Em fevereiro, Wolf também fez um discurso no Congresso sobre “Promovendo a Segurança Nacional e a Política Externa por meio de Sanções, Controles de Exportação e Outras Ferramentas Econômicas”, elogiando os controles de outubro e pedindo mais políticas na mesma linha. Nele, ele afirma conhecer as motivações específicas dos escritores dos controles:
O BIS não se baseou nas provisões de tecnologia fundamental e emergente da ECRA ao publicar esta regra para que não precisasse buscar comentários públicos antes de publicá-la.
Essas motivações também incluíam claramente exatamente os tipos de preocupações com IA que Matheny, Khan, Flynn e outros especialistas de longo prazo haviam levantado há muito tempo a esse respeito. Em seu resumo de fundo, o texto de uma regra vincula explicitamente os controles com a esperança de retardar o desenvolvimento da IA na China. Usando uma linguagem que poderia facilmente ter sido extraída de um artigo da CSET sobre o assunto, o resumo adverte que “’supercomputadores’ estão sendo usados pela RPC para melhorar os cálculos no projeto e teste de armas, incluindo armas de destruição em massa, como armas nucleares, hipersônicas e outras sistemas de mísseis avançados e para analisar os efeitos do campo de batalha”, além de reforçar a vigilância cidadã.
Os controles de exportação de Biden, incidentalmente, falharam espetacularmente em alcançar suas ambições declaradas. Apesar dos danos que os controles de exportação causaram nas cadeias de suprimentos globais, a pesquisa de IA da China conseguiu continuar em ritmo acelerado. Longe de garantir o domínio dos EUA na área, os controles de exportação de semicondutores aceleraram a fragmentação da comunidade internacional de pesquisa de IA em setores regionais independentes e concorrentes.

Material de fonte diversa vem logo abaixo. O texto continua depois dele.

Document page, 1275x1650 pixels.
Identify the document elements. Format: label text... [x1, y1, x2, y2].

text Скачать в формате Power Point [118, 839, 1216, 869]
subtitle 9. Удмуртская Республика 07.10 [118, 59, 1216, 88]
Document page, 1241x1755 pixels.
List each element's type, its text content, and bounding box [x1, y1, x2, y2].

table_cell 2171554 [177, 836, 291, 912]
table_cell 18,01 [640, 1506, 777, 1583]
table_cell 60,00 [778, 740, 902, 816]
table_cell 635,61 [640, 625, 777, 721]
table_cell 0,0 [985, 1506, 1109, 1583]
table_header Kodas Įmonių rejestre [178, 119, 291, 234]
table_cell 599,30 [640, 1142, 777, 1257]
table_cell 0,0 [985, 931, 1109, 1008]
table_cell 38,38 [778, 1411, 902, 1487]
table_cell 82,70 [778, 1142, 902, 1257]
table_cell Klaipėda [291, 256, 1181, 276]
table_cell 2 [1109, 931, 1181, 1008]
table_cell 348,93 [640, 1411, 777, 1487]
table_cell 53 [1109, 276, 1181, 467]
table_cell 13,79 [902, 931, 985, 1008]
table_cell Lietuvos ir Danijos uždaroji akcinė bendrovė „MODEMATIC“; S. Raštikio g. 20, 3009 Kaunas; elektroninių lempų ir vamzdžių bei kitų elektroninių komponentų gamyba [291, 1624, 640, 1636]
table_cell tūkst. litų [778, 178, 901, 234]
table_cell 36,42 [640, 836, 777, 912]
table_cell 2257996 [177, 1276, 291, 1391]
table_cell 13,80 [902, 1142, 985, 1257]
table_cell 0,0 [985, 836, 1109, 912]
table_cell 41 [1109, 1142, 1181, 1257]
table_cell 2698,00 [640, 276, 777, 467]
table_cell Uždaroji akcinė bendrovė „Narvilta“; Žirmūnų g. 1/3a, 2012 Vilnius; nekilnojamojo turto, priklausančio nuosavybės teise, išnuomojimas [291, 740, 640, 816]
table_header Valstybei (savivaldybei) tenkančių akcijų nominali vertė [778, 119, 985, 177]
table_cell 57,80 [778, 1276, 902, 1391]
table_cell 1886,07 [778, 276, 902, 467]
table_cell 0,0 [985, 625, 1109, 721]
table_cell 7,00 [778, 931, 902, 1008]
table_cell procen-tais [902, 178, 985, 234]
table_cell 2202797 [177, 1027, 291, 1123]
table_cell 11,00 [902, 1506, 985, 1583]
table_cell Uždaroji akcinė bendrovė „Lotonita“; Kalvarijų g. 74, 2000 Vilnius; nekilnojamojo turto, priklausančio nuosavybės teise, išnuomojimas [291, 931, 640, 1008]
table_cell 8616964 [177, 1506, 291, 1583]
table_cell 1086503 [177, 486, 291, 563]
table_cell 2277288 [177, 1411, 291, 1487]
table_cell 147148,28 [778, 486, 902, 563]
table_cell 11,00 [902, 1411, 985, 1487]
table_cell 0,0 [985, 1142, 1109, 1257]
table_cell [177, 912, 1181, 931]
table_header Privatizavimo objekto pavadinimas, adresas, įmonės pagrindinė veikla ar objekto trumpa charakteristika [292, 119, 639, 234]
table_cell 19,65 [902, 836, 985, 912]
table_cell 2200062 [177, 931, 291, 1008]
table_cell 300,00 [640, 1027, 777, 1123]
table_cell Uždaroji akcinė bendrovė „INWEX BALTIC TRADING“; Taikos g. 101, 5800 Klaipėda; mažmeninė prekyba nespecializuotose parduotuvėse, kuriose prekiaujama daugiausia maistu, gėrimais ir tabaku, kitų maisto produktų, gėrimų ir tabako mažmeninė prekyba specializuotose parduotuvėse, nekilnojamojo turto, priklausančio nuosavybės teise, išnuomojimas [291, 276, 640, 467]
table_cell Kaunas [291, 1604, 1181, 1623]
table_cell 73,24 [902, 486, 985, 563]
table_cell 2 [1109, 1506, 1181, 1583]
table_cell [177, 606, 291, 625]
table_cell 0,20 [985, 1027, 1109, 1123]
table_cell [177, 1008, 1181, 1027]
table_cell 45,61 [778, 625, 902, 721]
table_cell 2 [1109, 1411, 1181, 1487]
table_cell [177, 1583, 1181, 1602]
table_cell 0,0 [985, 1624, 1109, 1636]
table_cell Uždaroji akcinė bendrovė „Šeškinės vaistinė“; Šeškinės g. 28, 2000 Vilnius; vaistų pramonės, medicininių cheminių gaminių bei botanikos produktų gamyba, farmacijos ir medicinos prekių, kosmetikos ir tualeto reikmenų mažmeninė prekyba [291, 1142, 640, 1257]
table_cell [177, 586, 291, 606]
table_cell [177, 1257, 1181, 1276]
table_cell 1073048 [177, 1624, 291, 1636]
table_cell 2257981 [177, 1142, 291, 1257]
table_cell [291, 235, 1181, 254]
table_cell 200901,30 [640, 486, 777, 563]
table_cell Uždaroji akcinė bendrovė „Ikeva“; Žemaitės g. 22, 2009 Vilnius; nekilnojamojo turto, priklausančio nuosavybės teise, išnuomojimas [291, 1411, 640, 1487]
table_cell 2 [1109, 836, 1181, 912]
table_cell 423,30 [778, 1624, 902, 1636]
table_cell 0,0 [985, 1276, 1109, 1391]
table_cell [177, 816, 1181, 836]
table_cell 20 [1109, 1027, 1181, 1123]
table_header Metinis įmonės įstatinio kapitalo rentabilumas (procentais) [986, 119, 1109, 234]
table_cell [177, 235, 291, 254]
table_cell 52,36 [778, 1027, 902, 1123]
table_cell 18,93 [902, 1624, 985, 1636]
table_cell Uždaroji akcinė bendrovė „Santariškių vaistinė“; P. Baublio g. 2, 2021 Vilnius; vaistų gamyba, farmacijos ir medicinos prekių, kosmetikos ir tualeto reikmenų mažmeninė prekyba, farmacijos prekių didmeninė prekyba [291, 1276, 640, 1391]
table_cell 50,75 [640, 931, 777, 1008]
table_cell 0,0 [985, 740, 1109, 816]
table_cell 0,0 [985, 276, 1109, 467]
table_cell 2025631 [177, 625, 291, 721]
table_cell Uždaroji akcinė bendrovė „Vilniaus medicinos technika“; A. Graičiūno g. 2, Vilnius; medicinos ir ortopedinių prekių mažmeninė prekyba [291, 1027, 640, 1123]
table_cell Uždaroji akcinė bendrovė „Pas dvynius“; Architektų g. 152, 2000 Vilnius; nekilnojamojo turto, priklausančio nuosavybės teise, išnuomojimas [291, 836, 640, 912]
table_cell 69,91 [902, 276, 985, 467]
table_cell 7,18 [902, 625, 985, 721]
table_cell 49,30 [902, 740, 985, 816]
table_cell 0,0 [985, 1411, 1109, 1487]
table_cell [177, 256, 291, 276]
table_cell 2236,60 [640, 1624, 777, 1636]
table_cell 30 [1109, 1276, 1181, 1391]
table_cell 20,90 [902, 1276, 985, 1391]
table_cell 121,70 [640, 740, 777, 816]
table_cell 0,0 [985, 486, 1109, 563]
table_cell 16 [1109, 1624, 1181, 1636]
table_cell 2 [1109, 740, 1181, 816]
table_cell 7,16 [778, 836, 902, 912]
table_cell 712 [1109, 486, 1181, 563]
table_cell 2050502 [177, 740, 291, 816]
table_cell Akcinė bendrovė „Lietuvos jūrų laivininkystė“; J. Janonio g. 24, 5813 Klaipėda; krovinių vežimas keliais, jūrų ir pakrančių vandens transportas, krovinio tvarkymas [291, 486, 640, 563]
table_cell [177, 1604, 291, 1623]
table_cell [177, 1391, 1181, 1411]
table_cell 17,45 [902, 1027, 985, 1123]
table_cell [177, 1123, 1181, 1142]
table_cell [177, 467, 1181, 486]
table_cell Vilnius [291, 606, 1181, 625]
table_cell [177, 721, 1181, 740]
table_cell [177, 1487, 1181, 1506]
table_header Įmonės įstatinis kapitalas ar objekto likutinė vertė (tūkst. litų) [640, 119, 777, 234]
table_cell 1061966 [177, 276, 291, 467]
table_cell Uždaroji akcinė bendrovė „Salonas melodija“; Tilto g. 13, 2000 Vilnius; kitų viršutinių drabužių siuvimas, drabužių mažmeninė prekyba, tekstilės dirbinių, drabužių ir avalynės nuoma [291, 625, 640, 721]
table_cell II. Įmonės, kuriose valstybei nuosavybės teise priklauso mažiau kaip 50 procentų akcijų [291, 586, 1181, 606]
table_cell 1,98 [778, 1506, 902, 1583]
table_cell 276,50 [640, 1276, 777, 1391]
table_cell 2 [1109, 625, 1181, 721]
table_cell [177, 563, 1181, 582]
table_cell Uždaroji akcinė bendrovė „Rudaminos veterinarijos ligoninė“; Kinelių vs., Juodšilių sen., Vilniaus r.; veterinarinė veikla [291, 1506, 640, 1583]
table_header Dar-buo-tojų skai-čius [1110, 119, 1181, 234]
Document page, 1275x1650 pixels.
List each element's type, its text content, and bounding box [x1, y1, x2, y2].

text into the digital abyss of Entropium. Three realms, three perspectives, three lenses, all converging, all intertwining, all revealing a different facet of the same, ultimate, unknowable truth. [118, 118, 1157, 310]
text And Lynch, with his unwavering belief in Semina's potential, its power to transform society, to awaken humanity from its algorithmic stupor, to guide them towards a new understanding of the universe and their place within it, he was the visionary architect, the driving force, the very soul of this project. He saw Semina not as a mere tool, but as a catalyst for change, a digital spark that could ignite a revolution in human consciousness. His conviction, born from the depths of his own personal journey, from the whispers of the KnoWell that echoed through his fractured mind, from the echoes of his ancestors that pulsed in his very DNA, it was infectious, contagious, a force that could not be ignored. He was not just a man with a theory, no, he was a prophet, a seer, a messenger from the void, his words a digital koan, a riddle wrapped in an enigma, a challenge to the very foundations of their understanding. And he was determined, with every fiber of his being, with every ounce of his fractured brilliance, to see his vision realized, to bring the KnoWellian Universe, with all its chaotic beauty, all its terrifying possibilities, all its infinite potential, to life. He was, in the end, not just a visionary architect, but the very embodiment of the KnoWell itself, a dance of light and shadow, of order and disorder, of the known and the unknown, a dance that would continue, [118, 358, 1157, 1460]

Os de longo prazo, em suma, desde pelo menos 2019 exerceram uma forte influência sobre o que se tornaria as regras de exportação de semicondutores de outubro de 2022 da Casa Branca de Biden. Se a política em si não é o produto direto de institucionais de longo prazo, pelo menos traz a marca de sua aprovação entusiástica e monitoramento próximo.
Assim como seria um erro restringir o interesse nas ambições políticas de longo prazo exclusivamente às campanhas eleitorais, seria míope tratar seu trabalho em infraestrutura de semicondutores como um incidente isolado. Khan e Matheny, entre outros, permanecem em posições de considerável influência e demonstraram o compromisso de trazer preocupações de longo prazo para questões de alta política. A sofisticação política, o alcance político e o entusiasmo renovado exibidos em suas manobras de exportação de semicondutores devem render ao lobby apocalíptico da IA sua parcela justa de atenção crítica nos próximos anos.